● **Task item**: Write out exactly, please, every line from the beginning of the entries to the line holding "Last updated: Mon", and no pictures.

[Record set Boundary: Start]

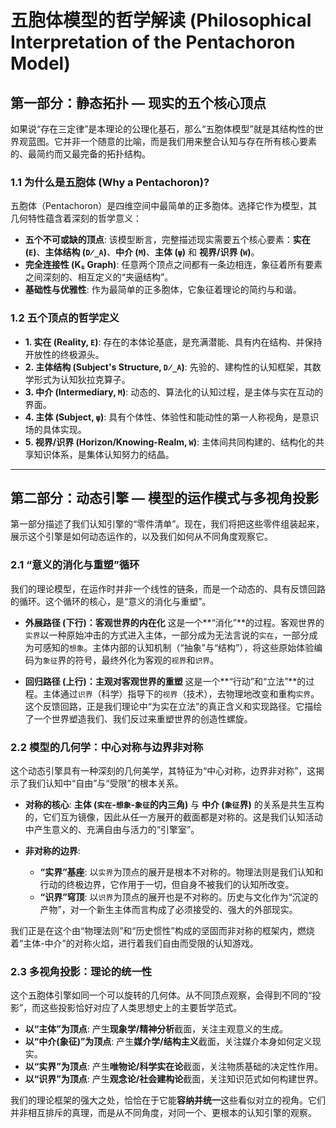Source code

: # 五胞体模型的哲学解读 (Philosophical Interpretation of the Pentachoron Model)

## 第一部分：静态拓扑 — 现实的五个核心顶点

如果说“存在三定律”是本理论的公理化基石，那么“五胞体模型”就是其结构性的世界观蓝图。它并非一个随意的比喻，而是我们用来整合认知与存在所有核心要素的、最简约而又最完备的拓扑结构。

### 1.1 为什么是五胞体 (Why a Pentachoron)?

五胞体（Pentachoron）是四维空间中最简单的正多胞体。选择它作为模型，其几何特性蕴含着深刻的哲学意义：

*   **五个不可或缺的顶点**: 该模型断言，完整描述现实需要五个核心要素：**实在 (`E`)**、**主体结构 (`D̸_A`)**、**中介 (`M`)**、**主体 (`ψ`)** 和 **视界/识界 (`W`)**。
*   **完全连接性 (K₅ Graph)**: 任意两个顶点之间都有一条边相连，象征着所有要素之间深刻的、相互定义的“夹逼结构”。
*   **基础性与优雅性**: 作为最简单的正多胞体，它象征着理论的简约与和谐。

### 1.2 五个顶点的哲学定义

*   **1. 实在 (Reality, `E`)**: 存在的本体论基底，是充满潜能、具有内在结构、并保持开放性的终极源头。
*   **2. 主体结构 (Subject's Structure, `D̸_A`)**: 先验的、建构性的认知框架，其数学形式为认知狄拉克算子。
*   **3. 中介 (Intermediary, `M`)**: 动态的、算法化的认知过程，是主体与实在互动的界面。
*   **4. 主体 (Subject, `ψ`)**: 具有个体性、体验性和能动性的第一人称视角，是意识场的具体实现。
*   **5. 视界/识界 (Horizon/Knowing-Realm, `W`)**: 主体间共同构建的、结构化的共享知识体系，是集体认知努力的结晶。

---

## 第二部分：动态引擎 — 模型的运作模式与多视角投影

第一部分描述了我们认知引擎的“零件清单”。现在，我们将把这些零件组装起来，展示这个引擎是如何动态运作的，以及我们如何从不同角度观察它。

### 2.1 “意义的消化与重塑”循环

我们的理论模型，在运作时并非一个线性的链条，而是一个动态的、具有反馈回路的循环。这个循环的核心，是“意义的消化与重塑”。

*   **外展路径 (下行)：客观世界的内在化**
    这是一个**“消化”**的过程。客观世界的`实界`以一种原始冲击的方式进入主体，一部分成为无法言说的`实在`，一部分成为可感知的`想象`。主体内部的认知机制（“抽象”与“结构”），将这些原始体验编码为`象征`界的符号，最终外化为客观的`视界`和`识界`。

*   **回归路径 (上行)：主观对客观世界的重塑**
    这是一个**“行动”和“立法”**的过程。主体通过`识界`（科学）指导下的`视界`（技术），去物理地改变和重构`实界`。这个反馈回路，正是我们理论中“为实在立法”的真正含义和实现路径。它描绘了一个世界塑造我们、我们反过来重塑世界的创造性螺旋。

### 2.2 模型的几何学：中心对称与边界非对称

这个动态引擎具有一种深刻的几何美学，其特征为“中心对称，边界非对称”，这揭示了我们认知中“自由”与“受限”的根本关系。

*   **对称的核心**: **主体 (`实在`-`想象`-`象征`的内三角)** 与 **中介 (`象征`界)** 的关系是共生互构的，它们互为镜像，因此从任一方展开的截面都是对称的。这是我们认知活动中产生意义的、充满自由与活力的“引擎室”。

*   **非对称的边界**:
    *   **“实界”基座**: 以`实界`为顶点的展开是根本不对称的。物理法则是我们认知和行动的终极边界，它作用于一切，但自身不被我们的认知所改变。
    *   **“识界”穹顶**: 以`识界`为顶点的展开也是不对称的。历史与文化作为“沉淀的产物”，对一个新生主体而言构成了必须接受的、强大的外部现实。

我们正是在这个由“物理法则”和“历史惯性”构成的坚固而非对称的框架内，燃烧着“主体-中介”的对称火焰，进行着我们自由而受限的认知游戏。

### 2.3 多视角投影：理论的统一性

这个五胞体引擎如同一个可以旋转的几何体。从不同顶点观察，会得到不同的“投影”，而这些投影恰好对应了人类思想史上的主要哲学范式。

*   **以“主体”为顶点**: 产生**现象学/精神分析**截面，关注主观意义的生成。
*   **以“中介(象征)”为顶点**: 产生**媒介学/结构主义**截面，关注媒介本身如何定义现实。
*   **以“实界”为顶点**: 产生**唯物论/科学实在论**截面，关注物质基础的决定性作用。
*   **以“识界”为顶点**: 产生**观念论/社会建构论**截面，关注知识范式如何构建世界。

我们的理论框架的强大之处，恰恰在于它能**容纳并统一**这些看似对立的视角。它们并非相互排斥的真理，而是从不同角度，对同一个、更根本的认知引擎的观察。
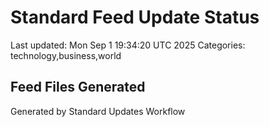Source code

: # Standard Feed Update Status
Last updated: Mon Sep  1 19:34:20 UTC 2025
Categories: technology,business,world

## Feed Files Generated

Generated by Standard Updates Workflow
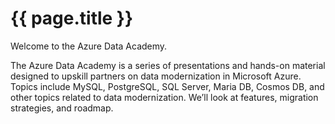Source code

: 

# {{ page.title }}

Welcome to the Azure Data Academy. 

The Azure Data Academy is a series of presentations and hands-on material designed to upskill partners on data modernization in Microsoft Azure. Topics include MySQL, PostgreSQL, SQL Server, Maria DB, Cosmos DB, and other topics related to data modernization. We’ll look at features, migration strategies, and roadmap.
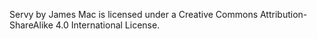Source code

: Servy by James Mac is licensed under a Creative Commons Attribution-ShareAlike 4.0 International License.
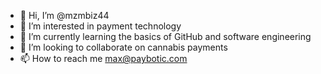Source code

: - 👋 Hi, I’m @mzmbiz44
- 👀 I’m interested in payment technology
- 🌱 I’m currently learning the basics of GitHub and software engineering
- 💞️ I’m looking to collaborate on cannabis payments
- 📫 How to reach me max@paybotic.com

<!---
mzmbiz44/mzmbiz44 is a ✨ special ✨ repository because its `README.md` (this file) appears on your GitHub profile.
You can click the Preview link to take a look at your changes.
--->
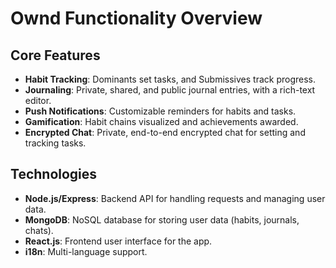 # Ownd Functionality Overview

## Core Features
- **Habit Tracking**: Dominants set tasks, and Submissives track progress.
- **Journaling**: Private, shared, and public journal entries, with a rich-text editor.
- **Push Notifications**: Customizable reminders for habits and tasks.
- **Gamification**: Habit chains visualized and achievements awarded.
- **Encrypted Chat**: Private, end-to-end encrypted chat for setting and tracking tasks.

## Technologies
- **Node.js/Express**: Backend API for handling requests and managing user data.
- **MongoDB**: NoSQL database for storing user data (habits, journals, chats).
- **React.js**: Frontend user interface for the app.
- **i18n**: Multi-language support.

[Record set Boundary: End]

● **Solution below**:
Source code

: # 五胞体模型的哲学解读 (Philosophical Interpretation of the Pentachoron Model)

## 第一部分：静态拓扑 — 现实的五个核心顶点

如果说“存在三定律”是本理论的公理化基石，那么“五胞体模型”就是其结构性的世界观蓝图。它并非一个随意的比喻，而是我们用来整合认知与存在所有核心要素的、最简约而又最完备的拓扑结构。

### 1.1 为什么是五胞体 (Why a Pentachoron)?

五胞体（Pentachoron）是四维空间中最简单的正多胞体。选择它作为模型，其几何特性蕴含着深刻的哲学意义：

*   **五个不可或缺的顶点**: 该模型断言，完整描述现实需要五个核心要素：**实在 (`E`)**、**主体结构 (`D̸_A`)**、**中介 (`M`)**、**主体 (`ψ`)** 和 **视界/识界 (`W`)**。
*   **完全连接性 (K₅ Graph)**: 任意两个顶点之间都有一条边相连，象征着所有要素之间深刻的、相互定义的“夹逼结构”。
*   **基础性与优雅性**: 作为最简单的正多胞体，它象征着理论的简约与和谐。

### 1.2 五个顶点的哲学定义

*   **1. 实在 (Reality, `E`)**: 存在的本体论基底，是充满潜能、具有内在结构、并保持开放性的终极源头。
*   **2. 主体结构 (Subject's Structure, `D̸_A`)**: 先验的、建构性的认知框架，其数学形式为认知狄拉克算子。
*   **3. 中介 (Intermediary, `M`)**: 动态的、算法化的认知过程，是主体与实在互动的界面。
*   **4. 主体 (Subject, `ψ`)**: 具有个体性、体验性和能动性的第一人称视角，是意识场的具体实现。
*   **5. 视界/识界 (Horizon/Knowing-Realm, `W`)**: 主体间共同构建的、结构化的共享知识体系，是集体认知努力的结晶。

---

## 第二部分：动态引擎 — 模型的运作模式与多视角投影

第一部分描述了我们认知引擎的“零件清单”。现在，我们将把这些零件组装起来，展示这个引擎是如何动态运作的，以及我们如何从不同角度观察它。

### 2.1 “意义的消化与重塑”循环

我们的理论模型，在运作时并非一个线性的链条，而是一个动态的、具有反馈回路的循环。这个循环的核心，是“意义的消化与重塑”。

*   **外展路径 (下行)：客观世界的内在化**
    这是一个**“消化”**的过程。客观世界的`实界`以一种原始冲击的方式进入主体，一部分成为无法言说的`实在`，一部分成为可感知的`想象`。主体内部的认知机制（“抽象”与“结构”），将这些原始体验编码为`象征`界的符号，最终外化为客观的`视界`和`识界`。

*   **回归路径 (上行)：主观对客观世界的重塑**
    这是一个**“行动”和“立法”**的过程。主体通过`识界`（科学）指导下的`视界`（技术），去物理地改变和重构`实界`。这个反馈回路，正是我们理论中“为实在立法”的真正含义和实现路径。它描绘了一个世界塑造我们、我们反过来重塑世界的创造性螺旋。

### 2.2 模型的几何学：中心对称与边界非对称

这个动态引擎具有一种深刻的几何美学，其特征为“中心对称，边界非对称”，这揭示了我们认知中“自由”与“受限”的根本关系。

*   **对称的核心**: **主体 (`实在`-`想象`-`象征`的内三角)** 与 **中介 (`象征`界)** 的关系是共生互构的，它们互为镜像，因此从任一方展开的截面都是对称的。这是我们认知活动中产生意义的、充满自由与活力的“引擎室”。

*   **非对称的边界**:
    *   **“实界”基座**: 以`实界`为顶点的展开是根本不对称的。物理法则是我们认知和行动的终极边界，它作用于一切，但自身不被我们的认知所改变。
    *   **“识界”穹顶**: 以`识界`为顶点的展开也是不对称的。历史与文化作为“沉淀的产物”，对一个新生主体而言构成了必须接受的、强大的外部现实。

我们正是在这个由“物理法则”和“历史惯性”构成的坚固而非对称的框架内，燃烧着“主体-中介”的对称火焰，进行着我们自由而受限的认知游戏。

### 2.3 多视角投影：理论的统一性

这个五胞体引擎如同一个可以旋转的几何体。从不同顶点观察，会得到不同的“投影”，而这些投影恰好对应了人类思想史上的主要哲学范式。

*   **以“主体”为顶点**: 产生**现象学/精神分析**截面，关注主观意义的生成。
*   **以“中介(象征)”为顶点**: 产生**媒介学/结构主义**截面，关注媒介本身如何定义现实。
*   **以“实界”为顶点**: 产生**唯物论/科学实在论**截面，关注物质基础的决定性作用。
*   **以“识界”为顶点**: 产生**观念论/社会建构论**截面，关注知识范式如何构建世界。

我们的理论框架的强大之处，恰恰在于它能**容纳并统一**这些看似对立的视角。它们并非相互排斥的真理，而是从不同角度，对同一个、更根本的认知引擎的观察。
Source code

: # Standard Feed Update Status
Last updated: Mon Sep  1 19:34:20 UTC 2025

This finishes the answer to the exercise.